When this happens, you will eventually see an orange warning light on the dashboard that looks something like this (or fairly similar):
This means that your diesel particulate filter is nearly full, and you need to take action to clear it out.
How do I fix it?
Most of the time, a DPF can be cleared by being allowed to regenerate. This happens naturally when the car is running at speed and the exhaust is at its hottest. The heat in the filter causes the soot to burn away as described above.
Some cars have systems will also initiate a process to try and force the filter to regenerate. This is called ‘active regeneration’ and is caused by the car’s on-board computer pumping extra fuel into the engine. Burning this extra fuel raises the temperature of the exhaust, which should burn off the build-up of soot.
Taking a car for a spirited half-hour drive on a motorway will usually clear the fault, as the engine is working hard enough to get the necessary temperature into the DPF system.
What if I can’t or don’t do that?
If you ignore this orange light, things can get serious very quickly. The filter will completely block up and then you’ll see a red warning light, usually accompanied by a message to either go straight to the dealership or even to switch off the car and call for roadside assistance.
If the filter is completely blocked, exhaust gases can’t get out from the engine to the outside world, and it could cause serious engine damage.
You can’t keep driving the car, so it has to go back to the dealership for the DPF to be removed and manually cleaned out. This will probably cost a couple of hundred pounds and is not covered by your car’s warranty.
On top of that, the filter can usually only be manually cleaned a couple of times before it becomes too damaged and needs to be replaced. This is very expensive (usually more than £1,000).
What can I do to stop the DPF clogging up?
Preventing problems with your DPF starts when you choose whether or not to buy a diesel-powered car. Car manufacturers and dealers have been trying to push every customer into a diesel car for the last decade or more, but that’s because it suits them – not necessarily you.
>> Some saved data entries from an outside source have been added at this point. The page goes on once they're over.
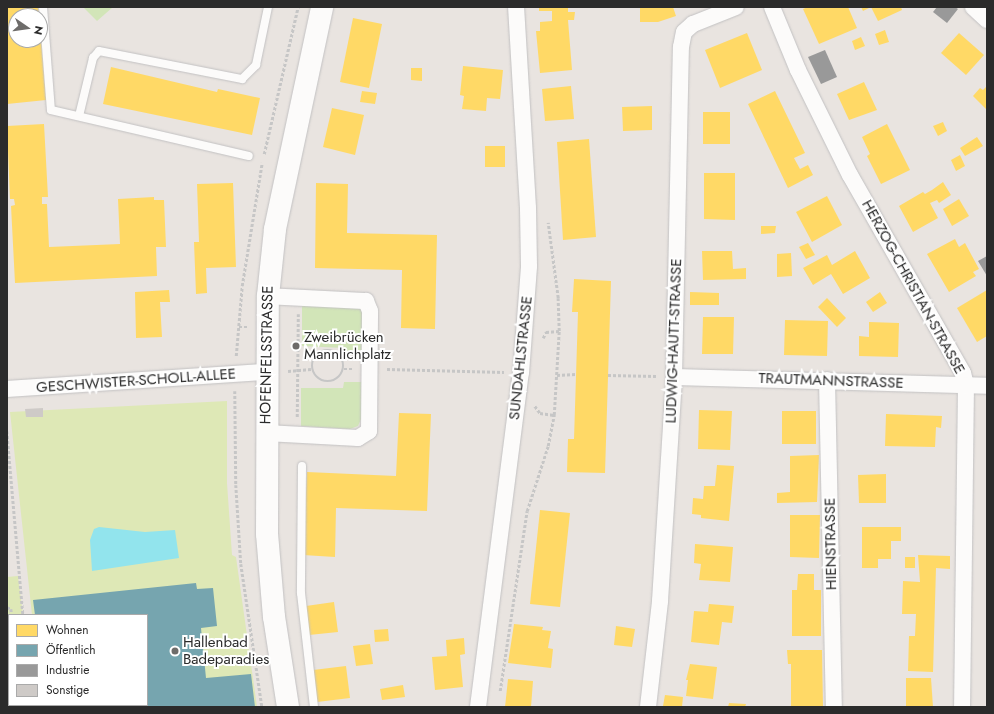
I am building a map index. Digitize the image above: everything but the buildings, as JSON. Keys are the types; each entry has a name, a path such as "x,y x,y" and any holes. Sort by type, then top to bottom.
{"main road":[{"name":"HOFENFELSSTRASSE","path":"288,707 269,573 266,372 277,296 275,229 322,7"}],"street":[{"name":"SUNDAHLSTRASSE","path":"478,707 521,373 529,266 528,215 516,7"},
{"name":"LUDWIG-HAUTT-STRASSE","path":"648,707 660,601 681,47 684,32 693,24 736,7"},
{"name":"HERZOG-CHRISTIAN-STRASSE","path":"772,7 798,70 850,174 957,360 966,385 962,707"},
{"path":"973,7 987,20"},
{"path":"266,433 362,438 369,431 370,311 366,301 277,296"},
{"name":"GESCHWISTER-SCHOLL-ALLEE","path":"7,389 266,372"},
{"name":"TRAUTMANNSTRASSE","path":"668,376 987,386"},
{"name":"HIENSTRASSE","path":"828,380 834,707"}],"lane":[{"path":"43,7 51,110 249,156"},
{"path":"79,116 94,58 99,51 242,79 256,64 268,7"},
{"path":"302,466 301,593 314,707"}],"path":[{"path":"277,296 298,310 296,435"},
{"path":"499,699 527,511 548,446 554,415 559,331 546,332 541,342"},
{"path":"322,351 335,352 344,362 342,375 330,383 317,379 311,369 312,360 322,351"},
{"path":"369,369 521,373"},
{"path":"557,374 576,374"},
{"path":"608,375 668,376"},
{"path":"532,400 540,413 554,415"},
{"path":"7,431 23,614"},
{"path":"7,607 11,608 12,614"}],"green space":[{"path":"83,7 113,7 97,21"},
{"path":"302,305 362,308 365,355 345,355 344,348 302,346"},
{"path":"344,382 364,382 362,417 358,426 350,429 301,426 301,388 343,388"},
{"path":"227,401 227,483 232,555 236,557 257,707 39,707 148,706 148,614 32,614 10,412"},
{"path":"18,576 23,614 8,614 8,706 35,707 7,707 7,577"}],"water":[{"path":"99,527 145,532 175,530 179,558 92,571 90,540 94,529"}],"place":[{"name":"Zweibrücken Mannlichplatz","path":"296,346"},
{"name":"Hallenbad Badeparadies","path":"175,651"}]}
Short urban journeys don’t allow the DPF to get up to temperature, so you are far more likely to see the orange DPF warning light making a regular appearance in local driving. That means taking the car out for a half-hour blast just to clear out the filter – hardly an environmentally-friendly approach.
There are also many reports and forum discussions around the web (including here in our own forum) of certain vehicles with inherent DPF problems resulting from poor design and/or engineering by the car manufacturer – the Land Rover Discovery Sport and Range Rover Evoque are particularly notorious for DPF faults, which many owners have claimed make the cars virtually undriveable.
If you spend most of your driving time on short trips and urban driving, with few long trips in your normal routine, you should probably opt for a petrol car – or if you want an eco-friendly option, look at a hybrid or fully-electric vehicle.
If you do want to buy a diesel car, you should ensure the car gets a long run once in a while to allow the filter to regenerate. Ideally, this should be weekly or at least fortnightly to minimise your chances of your DPF clogging up.
Following the correct servicing schedule can also help, as can using the correct type of oil – some oils contain additives that may block the filter. You can also buy fuel additives that claim to help with DPF cleaning, although we’re not aware of any independent research that backs up these claims.
If you maintain the car correctly and your driving circumstances are suitable, there’s no reason why a diesel particulate filter shouldn’t last for 100,000 miles.